DAS AGÊNCIAS INTERNACIONAIS - O governo do presidente cubano Raúl Castro substituiu membros do alto gabinete, incluindo os ministros do Exterior, Felipe Perez Roque, Economia, Jose Luis Rodriguez, e o vice-presidente do país, Carlos Lage. O Conselho de Estado, órgão supremo do poder cubano, também anunciou outras 10 mudanças para altos cargos, em uma profunda reestruturação do governo.

Lage, de 57 anos, foi um dos responsáveis por salvar a economia cubana após uma série de mudanças depois do colapso da União Soviética. Ele é um dos cinco vice-presidentes abaixo de Raúl Castro e já trabalhou como primeiro-ministro. Conserva o cargo de vice-presidente do Conselho de Estado e vai ser substituído pelo general José Amado Ricardo Guerra.

Roque, de 43 anos, é ex-assessor pessoal de Fidel Castro. Ex-líder da organização jovem do Partido Comunista, Roque trabalhou como ministro das Relações Exteriores por quase uma década. O cargo de Roque vai ser preenchido pelo atual vice-ministro, Bruno Rodríguez.

Raúl prometeu por meses mudanças no governo da ilha para torná-lo mais responsável. Segundo nota oficial, a decisão de reduzir e reestruturar a administração do Estado foi tomada desde que Raúl assumiu à Presidência em 24 de fevereiro de 2008.

O Parlamento cubano elegeu Raúl Castro como presidente de Cuba, oficializando-o em um cargo que já ocupava de forma interina desde agosto de 2006, quando o então presidente e irmão de Raúl, Fidel, teve de abdicar do poder por razões de saúde. Raúl foi eleito com o apoio da maioria dos deputados e se cercou de homens de sua idade no governo, grande parte deles combatentes da frente de guerra que ele comandou em Sierra Maestra.

Logo após assumir a Presidência, o irmão de Fidel iniciou uma série de reformas na área econômica e no âmbito internacional que, com maiores ou menores resultados, vêm orientando seu plano de governo até o presente. Entretanto, o novo presidente teve de enfrentar situações adversas, como os furacões que arrasaram as colheitas e destruíram milhares de casas e a rede elétrica.

Mais perto dos EUA

A revista da Arquidiocese de Havana, Palabra Nueva, publicou nesta segunda um editorial em que ressalta a importância da retomada das relações entre Cuba e EUA e enfatiza também a necessidade de estabelecer um “diálogo nacional” entre os próprios habitantes da ilha.

No texto, que é assinado por seu diretor, Orlando Márquez, a revista propõe a superação do que define como uma guerra fria entre Washington e Havana, para promover relações em um contexto de mudanças. O artigo pede também que o diálogo bilateral seja desprovido de preconceitos históricos.

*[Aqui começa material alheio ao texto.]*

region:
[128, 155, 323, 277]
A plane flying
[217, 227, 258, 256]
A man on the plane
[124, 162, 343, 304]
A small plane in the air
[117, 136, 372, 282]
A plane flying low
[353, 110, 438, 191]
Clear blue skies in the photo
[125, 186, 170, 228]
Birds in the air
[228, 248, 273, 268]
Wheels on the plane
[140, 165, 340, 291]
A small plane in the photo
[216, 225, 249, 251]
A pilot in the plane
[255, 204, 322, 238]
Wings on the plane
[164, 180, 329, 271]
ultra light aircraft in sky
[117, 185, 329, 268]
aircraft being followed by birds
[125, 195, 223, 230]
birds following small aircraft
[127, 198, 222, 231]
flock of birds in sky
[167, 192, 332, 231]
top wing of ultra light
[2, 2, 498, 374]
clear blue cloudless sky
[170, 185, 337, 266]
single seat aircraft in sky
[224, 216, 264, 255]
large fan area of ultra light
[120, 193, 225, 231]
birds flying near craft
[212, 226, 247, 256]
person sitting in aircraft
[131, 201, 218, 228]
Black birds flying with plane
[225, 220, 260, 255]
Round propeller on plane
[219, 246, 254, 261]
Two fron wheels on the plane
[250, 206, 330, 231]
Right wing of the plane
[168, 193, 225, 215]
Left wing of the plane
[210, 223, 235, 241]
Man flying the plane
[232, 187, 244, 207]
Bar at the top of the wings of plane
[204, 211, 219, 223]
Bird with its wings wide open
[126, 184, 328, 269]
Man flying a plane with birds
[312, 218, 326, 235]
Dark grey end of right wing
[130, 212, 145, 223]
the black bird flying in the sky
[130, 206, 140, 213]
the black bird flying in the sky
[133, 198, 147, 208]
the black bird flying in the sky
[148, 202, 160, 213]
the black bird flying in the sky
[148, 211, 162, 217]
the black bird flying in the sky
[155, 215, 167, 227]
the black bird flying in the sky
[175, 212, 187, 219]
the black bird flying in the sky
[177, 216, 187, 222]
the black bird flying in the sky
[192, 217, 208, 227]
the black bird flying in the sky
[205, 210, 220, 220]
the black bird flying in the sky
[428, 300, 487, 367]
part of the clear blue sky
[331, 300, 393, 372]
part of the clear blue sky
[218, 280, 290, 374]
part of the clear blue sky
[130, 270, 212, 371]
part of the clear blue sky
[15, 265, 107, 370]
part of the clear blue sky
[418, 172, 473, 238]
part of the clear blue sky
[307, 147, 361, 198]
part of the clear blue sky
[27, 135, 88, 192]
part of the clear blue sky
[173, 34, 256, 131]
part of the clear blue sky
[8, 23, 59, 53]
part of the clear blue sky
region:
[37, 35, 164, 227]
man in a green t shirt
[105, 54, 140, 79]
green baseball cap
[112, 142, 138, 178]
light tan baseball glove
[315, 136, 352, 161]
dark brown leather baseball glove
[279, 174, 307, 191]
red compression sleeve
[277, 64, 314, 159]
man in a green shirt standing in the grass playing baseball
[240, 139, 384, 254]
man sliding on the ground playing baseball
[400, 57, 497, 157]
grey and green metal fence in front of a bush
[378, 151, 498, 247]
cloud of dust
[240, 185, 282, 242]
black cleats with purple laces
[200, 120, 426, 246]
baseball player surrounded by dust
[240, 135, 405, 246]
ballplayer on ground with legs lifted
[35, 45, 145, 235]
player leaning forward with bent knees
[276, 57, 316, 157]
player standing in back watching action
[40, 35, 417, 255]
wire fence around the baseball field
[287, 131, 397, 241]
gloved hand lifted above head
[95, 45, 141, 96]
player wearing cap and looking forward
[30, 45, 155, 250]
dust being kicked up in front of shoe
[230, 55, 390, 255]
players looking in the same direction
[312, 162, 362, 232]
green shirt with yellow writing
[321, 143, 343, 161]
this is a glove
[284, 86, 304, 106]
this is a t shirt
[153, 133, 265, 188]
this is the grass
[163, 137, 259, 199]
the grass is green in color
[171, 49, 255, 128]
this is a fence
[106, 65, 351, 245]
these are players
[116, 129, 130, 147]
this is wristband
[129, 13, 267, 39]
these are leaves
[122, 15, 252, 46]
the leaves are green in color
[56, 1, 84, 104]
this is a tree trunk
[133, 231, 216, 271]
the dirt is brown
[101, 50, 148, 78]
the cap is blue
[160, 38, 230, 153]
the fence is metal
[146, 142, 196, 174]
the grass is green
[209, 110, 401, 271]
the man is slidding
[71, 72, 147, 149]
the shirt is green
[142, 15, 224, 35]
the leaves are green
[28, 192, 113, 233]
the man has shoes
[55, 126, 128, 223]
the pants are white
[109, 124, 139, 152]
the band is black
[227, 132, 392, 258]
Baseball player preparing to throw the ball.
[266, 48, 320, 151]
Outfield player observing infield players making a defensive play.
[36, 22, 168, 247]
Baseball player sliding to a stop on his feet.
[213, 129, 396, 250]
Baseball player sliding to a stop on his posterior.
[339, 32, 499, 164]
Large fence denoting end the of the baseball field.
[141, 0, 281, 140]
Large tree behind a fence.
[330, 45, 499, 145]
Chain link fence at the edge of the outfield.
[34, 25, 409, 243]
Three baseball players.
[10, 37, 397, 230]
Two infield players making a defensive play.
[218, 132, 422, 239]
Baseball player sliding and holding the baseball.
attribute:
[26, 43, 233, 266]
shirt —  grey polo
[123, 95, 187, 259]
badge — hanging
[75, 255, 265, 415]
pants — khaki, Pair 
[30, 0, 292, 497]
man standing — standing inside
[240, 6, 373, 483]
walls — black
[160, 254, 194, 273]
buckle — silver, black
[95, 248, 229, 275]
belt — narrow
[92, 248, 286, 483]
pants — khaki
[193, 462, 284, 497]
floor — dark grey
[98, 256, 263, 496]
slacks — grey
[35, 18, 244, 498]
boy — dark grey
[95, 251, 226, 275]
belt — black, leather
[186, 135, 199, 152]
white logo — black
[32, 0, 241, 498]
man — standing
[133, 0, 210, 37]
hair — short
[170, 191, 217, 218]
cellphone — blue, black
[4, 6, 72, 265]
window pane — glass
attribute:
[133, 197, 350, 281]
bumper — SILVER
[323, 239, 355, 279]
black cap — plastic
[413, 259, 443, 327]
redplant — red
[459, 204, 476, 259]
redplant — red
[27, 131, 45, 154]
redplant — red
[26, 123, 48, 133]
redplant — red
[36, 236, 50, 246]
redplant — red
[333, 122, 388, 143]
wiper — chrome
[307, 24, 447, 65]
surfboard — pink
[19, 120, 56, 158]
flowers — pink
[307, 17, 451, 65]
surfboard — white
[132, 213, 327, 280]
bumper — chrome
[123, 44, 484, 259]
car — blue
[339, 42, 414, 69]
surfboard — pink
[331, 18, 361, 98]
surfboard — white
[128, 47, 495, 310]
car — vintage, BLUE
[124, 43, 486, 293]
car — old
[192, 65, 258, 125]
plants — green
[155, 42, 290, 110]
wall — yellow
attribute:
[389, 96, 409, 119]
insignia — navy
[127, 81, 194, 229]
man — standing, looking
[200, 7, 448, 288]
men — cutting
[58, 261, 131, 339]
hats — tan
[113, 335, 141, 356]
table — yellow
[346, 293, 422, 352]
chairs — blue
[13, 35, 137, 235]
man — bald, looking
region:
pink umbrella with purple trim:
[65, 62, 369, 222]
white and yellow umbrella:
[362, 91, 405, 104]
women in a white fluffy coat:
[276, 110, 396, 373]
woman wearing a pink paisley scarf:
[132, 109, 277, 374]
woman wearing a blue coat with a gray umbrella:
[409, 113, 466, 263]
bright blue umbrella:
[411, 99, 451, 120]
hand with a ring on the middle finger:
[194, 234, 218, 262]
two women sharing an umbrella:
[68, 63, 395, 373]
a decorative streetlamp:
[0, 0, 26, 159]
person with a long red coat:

Para a publicação, o atual momento, com a chegada de Barack Obama à Casa Branca, oferece a possibilidade de impulsionar um possível reencontro entre duas nações. Márquez escreve ainda que “do lado de cá (de Cuba), a vontade para o diálogo não pode ser mais evidente, anunciada mais de uma vez pelo presidente Raúl Castro”.

O diretor da Palabra Nueva lembra os anúncios do presidente norte-americano sobre a possível eliminação de sanções contra Cuba, mas admite que, se nos Estados Unidos “Obama é ainda uma incógnita”, em seu país as dúvidas e expectativas que cercam seu governo se amplificam.

“Boa parte dos cubanos tem a expectativa de que a suposta mudança no modo de fazer política dentro dos EUA e, portanto, sua projeção no exterior, implique também uma mudança nas relações com Cuba”, enfatiza Márquez.

Nos EUA, o Congresso vota atualmente um projeto de lei que amplia os direitos dos americanos de origem cubana que queiram viajar à ilha para visitar parentes. Por outro lado, a comunidade internacional tem reforçado o pedido para que Washington retire o embargo que impõe à ilha desde a década de 1960.